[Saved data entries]
___
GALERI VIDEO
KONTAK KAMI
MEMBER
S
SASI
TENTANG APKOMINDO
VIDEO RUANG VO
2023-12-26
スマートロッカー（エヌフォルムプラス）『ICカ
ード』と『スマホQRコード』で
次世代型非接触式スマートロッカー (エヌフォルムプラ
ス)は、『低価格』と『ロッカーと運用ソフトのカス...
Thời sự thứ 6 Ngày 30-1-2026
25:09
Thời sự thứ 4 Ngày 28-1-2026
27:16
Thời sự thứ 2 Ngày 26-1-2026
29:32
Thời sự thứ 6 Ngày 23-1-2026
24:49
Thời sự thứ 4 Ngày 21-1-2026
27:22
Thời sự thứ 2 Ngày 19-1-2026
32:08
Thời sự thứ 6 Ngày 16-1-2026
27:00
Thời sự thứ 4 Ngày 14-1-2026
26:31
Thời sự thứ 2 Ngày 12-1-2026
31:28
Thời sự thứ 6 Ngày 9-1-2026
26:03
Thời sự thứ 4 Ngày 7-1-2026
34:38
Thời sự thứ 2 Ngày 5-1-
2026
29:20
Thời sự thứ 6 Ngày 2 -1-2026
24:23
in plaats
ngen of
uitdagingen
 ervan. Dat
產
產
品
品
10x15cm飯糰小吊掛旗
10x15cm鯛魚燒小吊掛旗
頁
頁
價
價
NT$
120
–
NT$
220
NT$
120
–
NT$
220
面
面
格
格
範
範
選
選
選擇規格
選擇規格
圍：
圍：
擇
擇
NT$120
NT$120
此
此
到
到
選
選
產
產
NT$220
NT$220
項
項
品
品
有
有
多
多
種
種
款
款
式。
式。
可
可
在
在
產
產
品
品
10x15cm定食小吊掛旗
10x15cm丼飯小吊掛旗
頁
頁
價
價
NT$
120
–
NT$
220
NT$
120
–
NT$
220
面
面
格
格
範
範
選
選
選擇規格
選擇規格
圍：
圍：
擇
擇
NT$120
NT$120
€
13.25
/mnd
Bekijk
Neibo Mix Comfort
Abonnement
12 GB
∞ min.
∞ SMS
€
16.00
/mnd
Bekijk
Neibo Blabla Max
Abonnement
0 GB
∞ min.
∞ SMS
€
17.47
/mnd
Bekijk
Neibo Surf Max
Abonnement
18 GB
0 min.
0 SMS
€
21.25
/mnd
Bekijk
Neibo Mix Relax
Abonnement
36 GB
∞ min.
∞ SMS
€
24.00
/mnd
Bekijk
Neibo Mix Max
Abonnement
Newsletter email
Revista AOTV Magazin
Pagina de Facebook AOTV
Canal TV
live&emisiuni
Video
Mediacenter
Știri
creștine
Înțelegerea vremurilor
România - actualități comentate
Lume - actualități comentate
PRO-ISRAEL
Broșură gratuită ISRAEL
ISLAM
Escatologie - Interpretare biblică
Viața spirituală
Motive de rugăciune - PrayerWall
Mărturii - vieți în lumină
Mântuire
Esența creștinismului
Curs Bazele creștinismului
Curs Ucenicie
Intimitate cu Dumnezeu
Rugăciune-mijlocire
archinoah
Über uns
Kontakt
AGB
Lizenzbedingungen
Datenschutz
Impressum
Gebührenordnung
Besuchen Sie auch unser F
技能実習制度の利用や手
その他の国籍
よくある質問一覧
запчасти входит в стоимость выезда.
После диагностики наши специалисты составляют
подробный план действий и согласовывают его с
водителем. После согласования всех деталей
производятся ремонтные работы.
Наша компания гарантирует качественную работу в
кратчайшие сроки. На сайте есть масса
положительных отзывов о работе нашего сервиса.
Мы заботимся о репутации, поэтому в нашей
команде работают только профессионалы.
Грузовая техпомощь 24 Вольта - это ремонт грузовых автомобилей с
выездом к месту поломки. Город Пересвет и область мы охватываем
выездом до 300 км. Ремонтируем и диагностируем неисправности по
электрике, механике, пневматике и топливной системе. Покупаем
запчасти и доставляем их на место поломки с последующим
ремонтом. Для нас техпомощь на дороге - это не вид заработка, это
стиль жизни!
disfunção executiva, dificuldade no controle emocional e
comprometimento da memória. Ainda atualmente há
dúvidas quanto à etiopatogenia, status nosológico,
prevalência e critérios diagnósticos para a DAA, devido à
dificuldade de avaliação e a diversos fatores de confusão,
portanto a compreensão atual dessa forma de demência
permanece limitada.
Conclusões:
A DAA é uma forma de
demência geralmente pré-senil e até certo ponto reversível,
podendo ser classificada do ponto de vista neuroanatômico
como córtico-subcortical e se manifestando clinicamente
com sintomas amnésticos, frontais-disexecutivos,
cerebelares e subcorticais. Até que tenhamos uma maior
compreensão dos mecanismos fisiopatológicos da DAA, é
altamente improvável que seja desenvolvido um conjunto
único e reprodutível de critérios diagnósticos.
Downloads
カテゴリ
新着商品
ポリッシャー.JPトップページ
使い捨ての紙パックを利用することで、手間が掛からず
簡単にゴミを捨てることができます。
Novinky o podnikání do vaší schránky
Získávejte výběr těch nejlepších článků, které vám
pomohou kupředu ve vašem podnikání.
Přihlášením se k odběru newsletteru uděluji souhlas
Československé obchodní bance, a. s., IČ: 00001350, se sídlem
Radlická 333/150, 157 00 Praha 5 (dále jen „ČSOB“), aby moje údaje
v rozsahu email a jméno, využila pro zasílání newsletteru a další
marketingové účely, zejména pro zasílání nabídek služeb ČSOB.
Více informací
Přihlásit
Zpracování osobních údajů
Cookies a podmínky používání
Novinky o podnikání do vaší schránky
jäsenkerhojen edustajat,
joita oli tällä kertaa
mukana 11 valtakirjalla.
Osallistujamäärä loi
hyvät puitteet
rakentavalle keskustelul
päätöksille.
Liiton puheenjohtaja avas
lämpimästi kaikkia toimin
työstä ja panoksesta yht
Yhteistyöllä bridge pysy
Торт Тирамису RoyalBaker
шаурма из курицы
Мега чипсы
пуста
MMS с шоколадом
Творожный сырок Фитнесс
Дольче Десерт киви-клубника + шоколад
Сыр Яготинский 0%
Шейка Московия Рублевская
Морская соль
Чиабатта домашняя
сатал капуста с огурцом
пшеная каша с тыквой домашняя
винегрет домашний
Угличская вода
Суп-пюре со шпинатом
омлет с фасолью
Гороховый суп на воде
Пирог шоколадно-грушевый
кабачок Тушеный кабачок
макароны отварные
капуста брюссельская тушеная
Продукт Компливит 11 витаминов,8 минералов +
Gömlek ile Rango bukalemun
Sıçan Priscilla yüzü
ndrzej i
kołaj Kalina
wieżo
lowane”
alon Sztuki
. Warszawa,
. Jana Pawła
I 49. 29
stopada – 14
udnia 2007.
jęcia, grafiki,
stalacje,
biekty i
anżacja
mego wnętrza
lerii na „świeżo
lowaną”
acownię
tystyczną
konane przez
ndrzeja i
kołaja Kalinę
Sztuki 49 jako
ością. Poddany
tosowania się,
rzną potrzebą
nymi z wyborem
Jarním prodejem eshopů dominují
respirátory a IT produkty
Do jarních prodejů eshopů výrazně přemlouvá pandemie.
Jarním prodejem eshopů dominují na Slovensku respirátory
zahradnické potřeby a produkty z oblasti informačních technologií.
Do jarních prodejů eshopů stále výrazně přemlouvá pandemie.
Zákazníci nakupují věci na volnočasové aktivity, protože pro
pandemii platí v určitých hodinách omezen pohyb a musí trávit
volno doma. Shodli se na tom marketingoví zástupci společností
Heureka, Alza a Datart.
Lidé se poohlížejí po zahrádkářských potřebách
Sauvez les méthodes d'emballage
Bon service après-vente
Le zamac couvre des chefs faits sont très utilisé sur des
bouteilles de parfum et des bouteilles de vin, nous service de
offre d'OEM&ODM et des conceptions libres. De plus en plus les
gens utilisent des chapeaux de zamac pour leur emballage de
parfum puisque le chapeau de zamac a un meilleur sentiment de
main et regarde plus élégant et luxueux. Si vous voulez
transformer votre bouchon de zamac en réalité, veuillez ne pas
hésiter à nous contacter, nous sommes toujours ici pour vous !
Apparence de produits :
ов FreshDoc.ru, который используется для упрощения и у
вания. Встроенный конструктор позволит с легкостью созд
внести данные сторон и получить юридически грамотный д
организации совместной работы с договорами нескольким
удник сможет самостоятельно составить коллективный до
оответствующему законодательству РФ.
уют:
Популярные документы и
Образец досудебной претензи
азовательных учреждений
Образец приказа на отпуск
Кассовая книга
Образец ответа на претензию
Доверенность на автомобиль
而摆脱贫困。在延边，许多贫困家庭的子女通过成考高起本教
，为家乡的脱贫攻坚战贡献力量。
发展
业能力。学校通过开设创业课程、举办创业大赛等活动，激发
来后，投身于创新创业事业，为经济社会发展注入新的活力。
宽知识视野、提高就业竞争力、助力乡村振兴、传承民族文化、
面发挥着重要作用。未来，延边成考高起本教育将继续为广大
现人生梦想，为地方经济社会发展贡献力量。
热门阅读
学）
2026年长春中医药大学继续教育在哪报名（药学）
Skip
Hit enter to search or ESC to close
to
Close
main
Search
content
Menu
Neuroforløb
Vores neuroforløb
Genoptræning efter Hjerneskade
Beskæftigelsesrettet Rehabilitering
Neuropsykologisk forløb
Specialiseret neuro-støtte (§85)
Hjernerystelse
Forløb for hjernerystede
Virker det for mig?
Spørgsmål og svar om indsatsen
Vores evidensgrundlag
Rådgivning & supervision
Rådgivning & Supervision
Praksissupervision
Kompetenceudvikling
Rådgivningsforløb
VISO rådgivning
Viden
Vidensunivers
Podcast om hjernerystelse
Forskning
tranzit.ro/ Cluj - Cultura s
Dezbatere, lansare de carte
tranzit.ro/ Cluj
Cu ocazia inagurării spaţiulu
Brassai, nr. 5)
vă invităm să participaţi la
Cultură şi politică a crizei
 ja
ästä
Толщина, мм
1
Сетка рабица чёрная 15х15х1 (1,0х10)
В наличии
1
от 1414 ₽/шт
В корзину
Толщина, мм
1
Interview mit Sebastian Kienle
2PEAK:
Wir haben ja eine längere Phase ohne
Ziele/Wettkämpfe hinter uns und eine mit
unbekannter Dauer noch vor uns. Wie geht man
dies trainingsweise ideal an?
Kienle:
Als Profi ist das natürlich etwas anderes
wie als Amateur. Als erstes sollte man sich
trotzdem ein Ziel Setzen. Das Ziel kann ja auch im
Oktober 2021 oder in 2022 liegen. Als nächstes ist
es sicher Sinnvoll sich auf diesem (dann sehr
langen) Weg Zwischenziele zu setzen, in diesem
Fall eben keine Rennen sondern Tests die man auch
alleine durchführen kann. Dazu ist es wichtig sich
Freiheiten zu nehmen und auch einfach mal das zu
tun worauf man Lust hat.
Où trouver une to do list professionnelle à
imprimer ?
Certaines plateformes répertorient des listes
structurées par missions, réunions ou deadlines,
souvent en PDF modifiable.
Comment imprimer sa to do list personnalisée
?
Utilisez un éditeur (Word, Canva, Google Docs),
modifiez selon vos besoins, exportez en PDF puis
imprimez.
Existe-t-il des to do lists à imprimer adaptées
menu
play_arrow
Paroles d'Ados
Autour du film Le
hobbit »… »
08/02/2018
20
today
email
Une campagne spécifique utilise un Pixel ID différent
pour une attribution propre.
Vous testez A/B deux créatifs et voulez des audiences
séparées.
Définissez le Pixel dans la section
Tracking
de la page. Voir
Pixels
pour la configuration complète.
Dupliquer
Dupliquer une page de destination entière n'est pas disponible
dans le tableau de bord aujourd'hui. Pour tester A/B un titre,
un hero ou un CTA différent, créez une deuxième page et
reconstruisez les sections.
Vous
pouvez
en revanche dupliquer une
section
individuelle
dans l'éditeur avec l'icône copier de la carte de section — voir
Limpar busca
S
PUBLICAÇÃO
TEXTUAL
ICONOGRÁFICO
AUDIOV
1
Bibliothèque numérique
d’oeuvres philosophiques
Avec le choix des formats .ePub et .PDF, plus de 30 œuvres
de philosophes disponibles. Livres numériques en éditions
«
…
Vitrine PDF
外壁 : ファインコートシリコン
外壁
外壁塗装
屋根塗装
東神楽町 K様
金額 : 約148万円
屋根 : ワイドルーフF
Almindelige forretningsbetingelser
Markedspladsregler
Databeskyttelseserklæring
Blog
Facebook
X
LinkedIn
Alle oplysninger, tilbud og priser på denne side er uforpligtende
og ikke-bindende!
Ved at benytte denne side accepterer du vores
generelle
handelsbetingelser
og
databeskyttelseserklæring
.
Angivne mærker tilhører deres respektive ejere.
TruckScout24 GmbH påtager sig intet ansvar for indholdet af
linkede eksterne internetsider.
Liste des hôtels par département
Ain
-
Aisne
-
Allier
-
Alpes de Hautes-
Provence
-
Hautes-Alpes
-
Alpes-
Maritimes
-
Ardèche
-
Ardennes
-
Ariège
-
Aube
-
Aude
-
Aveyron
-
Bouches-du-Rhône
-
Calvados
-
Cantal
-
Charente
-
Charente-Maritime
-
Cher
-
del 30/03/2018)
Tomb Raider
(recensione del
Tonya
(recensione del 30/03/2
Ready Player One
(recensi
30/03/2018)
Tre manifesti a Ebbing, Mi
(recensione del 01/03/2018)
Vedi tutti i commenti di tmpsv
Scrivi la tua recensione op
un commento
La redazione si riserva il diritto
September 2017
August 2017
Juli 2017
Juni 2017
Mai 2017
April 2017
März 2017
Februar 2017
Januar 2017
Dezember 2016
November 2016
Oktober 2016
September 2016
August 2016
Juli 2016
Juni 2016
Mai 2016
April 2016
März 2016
___
[WHAT THE EXERCISE ASKS] Return a word-for-word copy of the lines above from the one holding "kołaja Kalinę" through the one holding "pandemii platí v", with both of them included and nothing besides.

[RESPONSE BELOW]
kołaja Kalinę
Sztuki 49 jako
ością. Poddany
tosowania się,
rzną potrzebą
nymi z wyborem
Jarním prodejem eshopů dominují
respirátory a IT produkty
Do jarních prodejů eshopů výrazně přemlouvá pandemie.
Jarním prodejem eshopů dominují na Slovensku respirátory
zahradnické potřeby a produkty z oblasti informačních technologií.
Do jarních prodejů eshopů stále výrazně přemlouvá pandemie.
Zákazníci nakupují věci na volnočasové aktivity, protože pro
pandemii platí v určitých hodinách omezen pohyb a musí trávit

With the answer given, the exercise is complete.